__Exercise goal__. Update each of the items below by changing every "pie chart" to "pie graph", and leave everything else unchanged.

★ ★ ★

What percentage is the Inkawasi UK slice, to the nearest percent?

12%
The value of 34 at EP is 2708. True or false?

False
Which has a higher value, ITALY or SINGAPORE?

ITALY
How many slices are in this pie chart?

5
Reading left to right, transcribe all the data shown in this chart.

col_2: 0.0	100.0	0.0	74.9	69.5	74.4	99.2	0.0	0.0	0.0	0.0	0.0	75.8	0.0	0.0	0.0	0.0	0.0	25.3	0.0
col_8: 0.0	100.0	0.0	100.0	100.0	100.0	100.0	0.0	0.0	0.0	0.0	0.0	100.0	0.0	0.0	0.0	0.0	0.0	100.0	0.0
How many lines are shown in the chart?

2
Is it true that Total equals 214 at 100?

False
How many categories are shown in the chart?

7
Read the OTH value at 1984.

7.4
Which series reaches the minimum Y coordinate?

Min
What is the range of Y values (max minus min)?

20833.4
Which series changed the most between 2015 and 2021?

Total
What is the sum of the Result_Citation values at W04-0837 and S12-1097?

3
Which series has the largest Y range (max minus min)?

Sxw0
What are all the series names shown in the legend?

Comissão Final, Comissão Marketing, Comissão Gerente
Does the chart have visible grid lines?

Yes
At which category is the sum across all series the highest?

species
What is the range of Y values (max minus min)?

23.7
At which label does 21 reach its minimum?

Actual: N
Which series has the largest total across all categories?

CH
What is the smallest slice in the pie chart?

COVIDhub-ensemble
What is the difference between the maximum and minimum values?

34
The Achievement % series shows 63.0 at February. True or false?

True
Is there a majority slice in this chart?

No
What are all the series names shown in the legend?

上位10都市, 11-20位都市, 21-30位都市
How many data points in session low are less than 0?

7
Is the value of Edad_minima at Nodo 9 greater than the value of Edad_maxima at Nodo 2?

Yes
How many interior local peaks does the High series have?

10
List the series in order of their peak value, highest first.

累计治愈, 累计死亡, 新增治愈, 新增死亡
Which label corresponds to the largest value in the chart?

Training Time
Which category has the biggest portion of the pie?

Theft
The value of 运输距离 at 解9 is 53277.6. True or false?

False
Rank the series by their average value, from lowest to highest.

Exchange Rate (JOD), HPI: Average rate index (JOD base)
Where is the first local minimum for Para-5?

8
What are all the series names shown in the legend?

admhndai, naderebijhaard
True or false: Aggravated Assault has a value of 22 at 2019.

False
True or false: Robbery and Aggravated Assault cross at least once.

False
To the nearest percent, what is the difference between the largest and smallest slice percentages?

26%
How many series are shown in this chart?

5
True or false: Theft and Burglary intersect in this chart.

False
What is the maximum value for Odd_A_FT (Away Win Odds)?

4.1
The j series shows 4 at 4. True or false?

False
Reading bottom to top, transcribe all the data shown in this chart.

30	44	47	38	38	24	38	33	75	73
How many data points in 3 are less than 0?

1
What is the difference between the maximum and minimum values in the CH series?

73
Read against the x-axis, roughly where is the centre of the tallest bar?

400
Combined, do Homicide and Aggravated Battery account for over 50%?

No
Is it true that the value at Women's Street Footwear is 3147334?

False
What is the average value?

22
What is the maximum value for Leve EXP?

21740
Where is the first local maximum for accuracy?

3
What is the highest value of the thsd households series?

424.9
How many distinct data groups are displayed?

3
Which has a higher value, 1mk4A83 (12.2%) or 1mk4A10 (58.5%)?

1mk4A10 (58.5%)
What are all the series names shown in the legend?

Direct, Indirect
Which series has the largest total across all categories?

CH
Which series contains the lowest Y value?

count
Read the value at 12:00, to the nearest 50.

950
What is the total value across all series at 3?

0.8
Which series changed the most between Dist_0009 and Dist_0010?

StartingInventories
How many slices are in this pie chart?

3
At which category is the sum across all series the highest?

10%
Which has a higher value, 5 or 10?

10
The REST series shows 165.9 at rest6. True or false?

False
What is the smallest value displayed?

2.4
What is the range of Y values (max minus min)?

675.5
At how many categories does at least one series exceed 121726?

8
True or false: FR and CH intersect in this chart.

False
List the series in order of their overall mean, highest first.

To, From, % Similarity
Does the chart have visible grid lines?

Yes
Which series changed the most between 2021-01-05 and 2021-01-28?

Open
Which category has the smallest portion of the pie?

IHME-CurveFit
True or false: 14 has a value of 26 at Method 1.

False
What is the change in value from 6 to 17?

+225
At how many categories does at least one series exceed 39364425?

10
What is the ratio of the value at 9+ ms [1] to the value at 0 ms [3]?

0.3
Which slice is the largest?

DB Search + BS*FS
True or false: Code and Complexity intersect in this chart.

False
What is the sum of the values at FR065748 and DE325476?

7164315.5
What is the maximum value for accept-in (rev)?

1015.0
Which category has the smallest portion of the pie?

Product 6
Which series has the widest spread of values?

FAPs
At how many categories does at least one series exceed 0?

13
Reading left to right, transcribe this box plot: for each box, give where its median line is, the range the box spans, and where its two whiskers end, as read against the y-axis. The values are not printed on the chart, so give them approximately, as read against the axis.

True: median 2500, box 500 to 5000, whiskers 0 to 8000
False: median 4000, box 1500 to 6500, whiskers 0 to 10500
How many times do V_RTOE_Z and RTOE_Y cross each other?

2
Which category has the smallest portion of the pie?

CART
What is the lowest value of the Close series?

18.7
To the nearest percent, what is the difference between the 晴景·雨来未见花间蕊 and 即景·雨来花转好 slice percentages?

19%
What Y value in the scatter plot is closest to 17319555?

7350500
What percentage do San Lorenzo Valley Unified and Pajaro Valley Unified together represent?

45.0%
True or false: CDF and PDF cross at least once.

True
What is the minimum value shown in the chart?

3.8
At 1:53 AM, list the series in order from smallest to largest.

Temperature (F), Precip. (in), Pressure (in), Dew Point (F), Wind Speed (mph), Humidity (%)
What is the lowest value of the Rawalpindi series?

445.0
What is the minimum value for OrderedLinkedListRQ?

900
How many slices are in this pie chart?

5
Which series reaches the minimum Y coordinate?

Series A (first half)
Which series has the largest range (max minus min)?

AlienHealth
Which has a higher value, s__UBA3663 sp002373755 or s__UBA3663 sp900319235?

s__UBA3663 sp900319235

★ ★ ★

__Answer box__.
What percentage is the Inkawasi UK slice, to the nearest percent?

12%
The value of 34 at EP is 2708. True or false?

False
Which has a higher value, ITALY or SINGAPORE?

ITALY
How many slices are in this pie graph?

5
Reading left to right, transcribe all the data shown in this chart.

col_2: 0.0	100.0	0.0	74.9	69.5	74.4	99.2	0.0	0.0	0.0	0.0	0.0	75.8	0.0	0.0	0.0	0.0	0.0	25.3	0.0
col_8: 0.0	100.0	0.0	100.0	100.0	100.0	100.0	0.0	0.0	0.0	0.0	0.0	100.0	0.0	0.0	0.0	0.0	0.0	100.0	0.0
How many lines are shown in the chart?

2
Is it true that Total equals 214 at 100?

False
How many categories are shown in the chart?

7
Read the OTH value at 1984.

7.4
Which series reaches the minimum Y coordinate?

Min
What is the range of Y values (max minus min)?

20833.4
Which series changed the most between 2015 and 2021?

Total
What is the sum of the Result_Citation values at W04-0837 and S12-1097?

3
Which series has the largest Y range (max minus min)?

Sxw0
What are all the series names shown in the legend?

Comissão Final, Comissão Marketing, Comissão Gerente
Does the chart have visible grid lines?

Yes
At which category is the sum across all series the highest?

species
What is the range of Y values (max minus min)?

23.7
At which label does 21 reach its minimum?

Actual: N
Which series has the largest total across all categories?

CH
What is the smallest slice in the pie graph?

COVIDhub-ensemble
What is the difference between the maximum and minimum values?

34
The Achievement % series shows 63.0 at February. True or false?

True
Is there a majority slice in this chart?

No
What are all the series names shown in the legend?

上位10都市, 11-20位都市, 21-30位都市
How many data points in session low are less than 0?

7
Is the value of Edad_minima at Nodo 9 greater than the value of Edad_maxima at Nodo 2?

Yes
How many interior local peaks does the High series have?

10
List the series in order of their peak value, highest first.

累计治愈, 累计死亡, 新增治愈, 新增死亡
Which label corresponds to the largest value in the chart?

Training Time
Which category has the biggest portion of the pie?

Theft
The value of 运输距离 at 解9 is 53277.6. True or false?

False
Rank the series by their average value, from lowest to highest.

Exchange Rate (JOD), HPI: Average rate index (JOD base)
Where is the first local minimum for Para-5?

8
What are all the series names shown in the legend?

admhndai, naderebijhaard
True or false: Aggravated Assault has a value of 22 at 2019.

False
True or false: Robbery and Aggravated Assault cross at least once.

False
To the nearest percent, what is the difference between the largest and smallest slice percentages?

26%
How many series are shown in this chart?

5
True or false: Theft and Burglary intersect in this chart.

False
What is the maximum value for Odd_A_FT (Away Win Odds)?

4.1
The j series shows 4 at 4. True or false?

False
Reading bottom to top, transcribe all the data shown in this chart.

30	44	47	38	38	24	38	33	75	73
How many data points in 3 are less than 0?

1
What is the difference between the maximum and minimum values in the CH series?

73
Read against the x-axis, roughly where is the centre of the tallest bar?

400
Combined, do Homicide and Aggravated Battery account for over 50%?

No
Is it true that the value at Women's Street Footwear is 3147334?

False
What is the average value?

22
What is the maximum value for Leve EXP?

21740
Where is the first local maximum for accuracy?

3
What is the highest value of the thsd households series?

424.9
How many distinct data groups are displayed?

3
Which has a higher value, 1mk4A83 (12.2%) or 1mk4A10 (58.5%)?

1mk4A10 (58.5%)
What are all the series names shown in the legend?

Direct, Indirect
Which series has the largest total across all categories?

CH
Which series contains the lowest Y value?

count
Read the value at 12:00, to the nearest 50.

950
What is the total value across all series at 3?

0.8
Which series changed the most between Dist_0009 and Dist_0010?

StartingInventories
How many slices are in this pie graph?

3
At which category is the sum across all series the highest?

10%
Which has a higher value, 5 or 10?

10
The REST series shows 165.9 at rest6. True or false?

False
What is the smallest value displayed?

2.4
What is the range of Y values (max minus min)?

675.5
At how many categories does at least one series exceed 121726?

8
True or false: FR and CH intersect in this chart.

False
List the series in order of their overall mean, highest first.

To, From, % Similarity
Does the chart have visible grid lines?

Yes
Which series changed the most between 2021-01-05 and 2021-01-28?

Open
Which category has the smallest portion of the pie?

IHME-CurveFit
True or false: 14 has a value of 26 at Method 1.

False
What is the change in value from 6 to 17?

+225
At how many categories does at least one series exceed 39364425?

10
What is the ratio of the value at 9+ ms [1] to the value at 0 ms [3]?

0.3
Which slice is the largest?

DB Search + BS*FS
True or false: Code and Complexity intersect in this chart.

False
What is the sum of the values at FR065748 and DE325476?

7164315.5
What is the maximum value for accept-in (rev)?

1015.0
Which category has the smallest portion of the pie?

Product 6
Which series has the widest spread of values?

FAPs
At how many categories does at least one series exceed 0?

13
Reading left to right, transcribe this box plot: for each box, give where its median line is, the range the box spans, and where its two whiskers end, as read against the y-axis. The values are not printed on the chart, so give them approximately, as read against the axis.

True: median 2500, box 500 to 5000, whiskers 0 to 8000
False: median 4000, box 1500 to 6500, whiskers 0 to 10500
How many times do V_RTOE_Z and RTOE_Y cross each other?

2
Which category has the smallest portion of the pie?

CART
What is the lowest value of the Close series?

18.7
To the nearest percent, what is the difference between the 晴景·雨来未见花间蕊 and 即景·雨来花转好 slice percentages?

19%
What Y value in the scatter plot is closest to 17319555?

7350500
What percentage do San Lorenzo Valley Unified and Pajaro Valley Unified together represent?

45.0%
True or false: CDF and PDF cross at least once.

True
What is the minimum value shown in the chart?

3.8
At 1:53 AM, list the series in order from smallest to largest.

Temperature (F), Precip. (in), Pressure (in), Dew Point (F), Wind Speed (mph), Humidity (%)
What is the lowest value of the Rawalpindi series?

445.0
What is the minimum value for OrderedLinkedListRQ?

900
How many slices are in this pie graph?

5
Which series reaches the minimum Y coordinate?

Series A (first half)
Which series has the largest range (max minus min)?

AlienHealth
Which has a higher value, s__UBA3663 sp002373755 or s__UBA3663 sp900319235?

s__UBA3663 sp900319235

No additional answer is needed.